Acórdão nº 526/12.3TBPVZ-A.P1.S1 de Supremo Tribunal de Justiça (Portugal), 25 de Novembro de 2014

Magistrado ResponsávelFONSECA RAMOS
Data da Resolução25 de Novembro de 2014
EmissorSupremo Tribunal de Justiça (Portugal)

Proc. 526/12.3TBPVZ-A.P1.S1 R-476[1] Revista Acordam no Supremo Tribunal de Justiça Na Oposição à Execução para Pagamento de Quantia Certa em que é Exequente AA, e Executados: - Banco BB, SA, sendo interveniente CC, Lda.

, veio o Banco BB, S.A, deduzir, em 26.3.2012, oposição à execução pendente no Tribunal Judicial da Comarca da Póvoa de Varzim – 2º Juízo Cível – e Incidente de Intervenção Provocada, pretendendo que, pela procedência da mesma, seja julgada extinta a execução.

Alegou o Oponente, em resumo, o seguinte: - inexiste título executivo pois que, do teor da garantia bancária que serve de título executivo à presente execução, as obrigações assumidas pelo Banco perante o Exequente reportam-se, exclusivamente, a garantir “o bom e pontual cumprimento da obrigação de conclusão e entrega do imóvel ao Beneficiário por parte da Ordenadora, no âmbito do contrato promessa de permuta de bem presente por bem futuro, celebrado em 27 de Janeiro de 2008” obrigando-se o Banco “como principal pagador, a fazer as entregas de quaisquer importâncias que se tornem necessárias, até àquele limite [€ 200.000,00], se “CC, Lda o não fizer em devido tempo”, pelo que o Banco prestou uma fiança a favor do Exequente.

Itens de dados

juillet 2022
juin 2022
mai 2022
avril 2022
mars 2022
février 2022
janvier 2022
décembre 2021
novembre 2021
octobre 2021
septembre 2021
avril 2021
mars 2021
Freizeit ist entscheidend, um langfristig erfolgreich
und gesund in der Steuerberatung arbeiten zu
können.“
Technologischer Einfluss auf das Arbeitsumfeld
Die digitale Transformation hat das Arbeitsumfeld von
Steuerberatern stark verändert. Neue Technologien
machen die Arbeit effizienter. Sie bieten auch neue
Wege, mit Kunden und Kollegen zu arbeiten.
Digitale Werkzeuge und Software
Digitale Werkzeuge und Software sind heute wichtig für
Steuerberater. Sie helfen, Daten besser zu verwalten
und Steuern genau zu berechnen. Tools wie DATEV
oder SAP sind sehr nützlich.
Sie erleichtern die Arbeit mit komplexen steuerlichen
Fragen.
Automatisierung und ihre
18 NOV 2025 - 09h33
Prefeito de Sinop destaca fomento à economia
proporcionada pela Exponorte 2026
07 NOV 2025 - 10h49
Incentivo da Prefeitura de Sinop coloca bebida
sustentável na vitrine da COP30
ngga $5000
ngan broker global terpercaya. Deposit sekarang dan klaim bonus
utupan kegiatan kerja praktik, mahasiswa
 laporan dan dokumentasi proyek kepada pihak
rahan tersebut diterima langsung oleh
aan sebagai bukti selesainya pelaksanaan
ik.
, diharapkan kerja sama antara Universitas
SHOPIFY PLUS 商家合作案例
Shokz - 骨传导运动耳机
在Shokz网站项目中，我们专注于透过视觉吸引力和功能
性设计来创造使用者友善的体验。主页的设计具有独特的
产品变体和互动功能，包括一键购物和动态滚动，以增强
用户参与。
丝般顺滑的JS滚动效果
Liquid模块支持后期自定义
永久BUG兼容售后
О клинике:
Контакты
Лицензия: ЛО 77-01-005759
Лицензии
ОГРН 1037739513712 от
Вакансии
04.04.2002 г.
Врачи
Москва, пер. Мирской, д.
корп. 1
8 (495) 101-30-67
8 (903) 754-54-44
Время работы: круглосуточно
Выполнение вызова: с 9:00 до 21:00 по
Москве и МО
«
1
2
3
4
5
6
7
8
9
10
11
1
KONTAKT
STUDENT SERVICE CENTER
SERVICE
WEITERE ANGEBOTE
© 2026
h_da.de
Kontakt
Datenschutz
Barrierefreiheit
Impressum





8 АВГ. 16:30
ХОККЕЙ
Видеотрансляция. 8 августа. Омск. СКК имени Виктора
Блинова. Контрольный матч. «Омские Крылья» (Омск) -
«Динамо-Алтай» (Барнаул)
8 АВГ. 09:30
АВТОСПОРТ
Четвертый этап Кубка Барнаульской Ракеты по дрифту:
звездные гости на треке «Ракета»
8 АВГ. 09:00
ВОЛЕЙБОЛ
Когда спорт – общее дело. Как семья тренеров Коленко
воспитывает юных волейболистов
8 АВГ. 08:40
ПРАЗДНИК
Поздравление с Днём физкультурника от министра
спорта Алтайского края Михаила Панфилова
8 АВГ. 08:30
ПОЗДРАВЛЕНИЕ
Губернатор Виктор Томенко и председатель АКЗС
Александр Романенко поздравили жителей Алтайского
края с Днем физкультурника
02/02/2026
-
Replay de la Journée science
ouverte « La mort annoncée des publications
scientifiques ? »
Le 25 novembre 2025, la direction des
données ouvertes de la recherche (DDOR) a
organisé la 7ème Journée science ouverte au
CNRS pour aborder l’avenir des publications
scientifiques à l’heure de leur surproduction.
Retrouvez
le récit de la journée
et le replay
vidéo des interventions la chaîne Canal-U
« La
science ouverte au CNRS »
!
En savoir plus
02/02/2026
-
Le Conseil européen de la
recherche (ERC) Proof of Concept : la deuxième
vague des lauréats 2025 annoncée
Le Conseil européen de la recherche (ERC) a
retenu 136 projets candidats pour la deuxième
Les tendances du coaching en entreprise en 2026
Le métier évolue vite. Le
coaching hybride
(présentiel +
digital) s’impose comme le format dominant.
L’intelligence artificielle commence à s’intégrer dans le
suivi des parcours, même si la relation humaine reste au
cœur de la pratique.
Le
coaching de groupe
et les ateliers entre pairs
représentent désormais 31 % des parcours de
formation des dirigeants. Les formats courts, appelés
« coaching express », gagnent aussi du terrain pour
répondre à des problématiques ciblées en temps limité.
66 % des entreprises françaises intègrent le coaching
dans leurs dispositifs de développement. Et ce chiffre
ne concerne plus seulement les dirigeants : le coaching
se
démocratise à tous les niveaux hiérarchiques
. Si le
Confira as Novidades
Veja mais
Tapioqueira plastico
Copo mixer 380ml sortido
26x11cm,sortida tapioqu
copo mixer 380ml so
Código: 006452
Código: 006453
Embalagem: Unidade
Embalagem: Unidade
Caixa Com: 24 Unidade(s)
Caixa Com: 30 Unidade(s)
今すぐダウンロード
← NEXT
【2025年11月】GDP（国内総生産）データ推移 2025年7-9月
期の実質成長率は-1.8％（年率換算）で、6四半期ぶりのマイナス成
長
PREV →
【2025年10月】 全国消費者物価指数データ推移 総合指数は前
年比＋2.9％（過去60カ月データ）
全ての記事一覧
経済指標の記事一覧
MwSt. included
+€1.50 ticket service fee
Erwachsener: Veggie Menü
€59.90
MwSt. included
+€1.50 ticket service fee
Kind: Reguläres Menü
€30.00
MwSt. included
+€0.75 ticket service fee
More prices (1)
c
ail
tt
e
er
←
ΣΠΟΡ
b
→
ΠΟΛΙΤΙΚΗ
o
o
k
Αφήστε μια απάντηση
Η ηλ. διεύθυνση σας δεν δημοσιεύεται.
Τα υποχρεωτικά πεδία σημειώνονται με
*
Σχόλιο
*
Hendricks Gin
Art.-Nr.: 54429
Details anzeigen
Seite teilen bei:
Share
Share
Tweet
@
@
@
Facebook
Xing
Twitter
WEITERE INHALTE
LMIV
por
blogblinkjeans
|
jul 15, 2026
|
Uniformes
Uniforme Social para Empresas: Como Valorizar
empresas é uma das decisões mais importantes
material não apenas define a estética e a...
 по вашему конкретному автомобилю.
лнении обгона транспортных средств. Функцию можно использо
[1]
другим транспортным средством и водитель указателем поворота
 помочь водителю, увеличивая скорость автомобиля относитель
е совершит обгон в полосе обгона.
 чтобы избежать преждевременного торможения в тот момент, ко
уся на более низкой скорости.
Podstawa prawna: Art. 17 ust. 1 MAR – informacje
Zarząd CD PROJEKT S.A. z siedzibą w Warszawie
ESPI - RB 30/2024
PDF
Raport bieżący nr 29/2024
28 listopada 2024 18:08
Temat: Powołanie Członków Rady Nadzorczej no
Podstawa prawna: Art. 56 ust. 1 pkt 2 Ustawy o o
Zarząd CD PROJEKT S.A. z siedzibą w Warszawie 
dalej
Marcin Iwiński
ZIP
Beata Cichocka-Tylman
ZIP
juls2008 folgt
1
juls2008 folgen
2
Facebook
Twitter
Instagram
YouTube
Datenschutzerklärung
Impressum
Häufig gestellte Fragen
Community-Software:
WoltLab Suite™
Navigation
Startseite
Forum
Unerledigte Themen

QUESTÕES PROPOSTAS
**1.** Responda, com base no acórdão, às perguntas seguintes:
(a) Em que data o Banco BB, S.A. deduziu oposição à execução?
(b) Em que tribunal está pendente a execução?
(c) Até que limite se obrigou o Banco a fazer as entregas de importâncias?
**2.** Substitua "2º Juízo Cível" por "1º Juízo Cível" no acórdão e transcreva o trecho desde "Proc. 526/12.3TBPVZ-A.P1.S1 R-476[1]" até "extinta a execução.", inclusive.
**3.** Prolongue o acórdão sobre a oposição do Banco BB à execução a partir do ponto em que termina.

RESPOSTAS AO EXERCÍCIO
**1.**
(a) Em 26.3.2012.
(b) No Tribunal Judicial da Comarca da Póvoa de Varzim, 2º Juízo Cível.
(c) Até ao limite de € 200.000,00.

**2.**
Proc. 526/12.3TBPVZ-A.P1.S1 R-476[1] Revista Acordam no Supremo Tribunal de Justiça Na Oposição à Execução para Pagamento de Quantia Certa em que é Exequente AA, e Executados: - Banco BB, SA, sendo interveniente CC, Lda.

, veio o Banco BB, S.A, deduzir, em 26.3.2012, oposição à execução pendente no Tribunal Judicial da Comarca da Póvoa de Varzim – 1º Juízo Cível – e Incidente de Intervenção Provocada, pretendendo que, pela procedência da mesma, seja julgada extinta a execução.

**3.**
Logo, contrariamente ao que acontece nas garantias autónomas, na fiança, a obrigação do fiador é acessória da que recai sobre o principal devedor, o que significa que o fiador pode opor ao credor os meios de defesa de que pode valer-se o devedor; - É verdade que o Banco BB emitiu por ordem de CC Lda. – e a favor do Exequente AA, a garantia bancária no valor de € 200.000,00, emitida em 3 de Abril de 2008, com a validade de trinta e seis meses, o que vale por dizer que o Beneficiário só a podia executar até ao dia 3 de Abril de 2011 e que o Exequente, no dia 2 de Março de 2011, solicitou ao Banco que honrasse a garantia prestada não tendo o Banco satisfeito a pretensão do Exequente, tendo em conta que este não logrou demonstrar o incumprimento da obrigação de conclusão e entrega do imóvel por parte do Ordenador. Antes pelo contrário, foi o próprio Ordenador que conseguiu demonstrar que não havia incumprido aquela obrigação pois que o atraso na entrega definitiva da obra ficou a dever-se a diversas e sucessivas alterações/aditamentos ao caderno de encargos, assim como a diversas alterações de ordem estrutural exigidas pelo Exequente; - o Ordenador pediu ao Banco que não honrasse a garantia uma vez que, tendo o atraso na entrega da obra ficado a dever-se ao Exequente (e só a este), tinha chegado a acordo com ele no sentido de ser prorrogado o prazo da garantia ou ser emitida nova garantia bancária com o mesmo conteúdo, mas com um prazo mais lato. Perante a pretensão, tanto do Ordenador, como do Beneficiário, o Banco aceitou, logo no dia 31 de Março de 2011, proceder à emissão de uma nova garantia bancária nos termos acima descritos. No entanto só o faria se, no momento da emissão de nova garantia bancária, o Beneficiário devolvesse ao Banco o original da garantia bancária nº … e entregasse um documento em que aquele expressamente declarasse que desistia do seu accionamento, o que comunicou ao Beneficiário e ao Ordenador.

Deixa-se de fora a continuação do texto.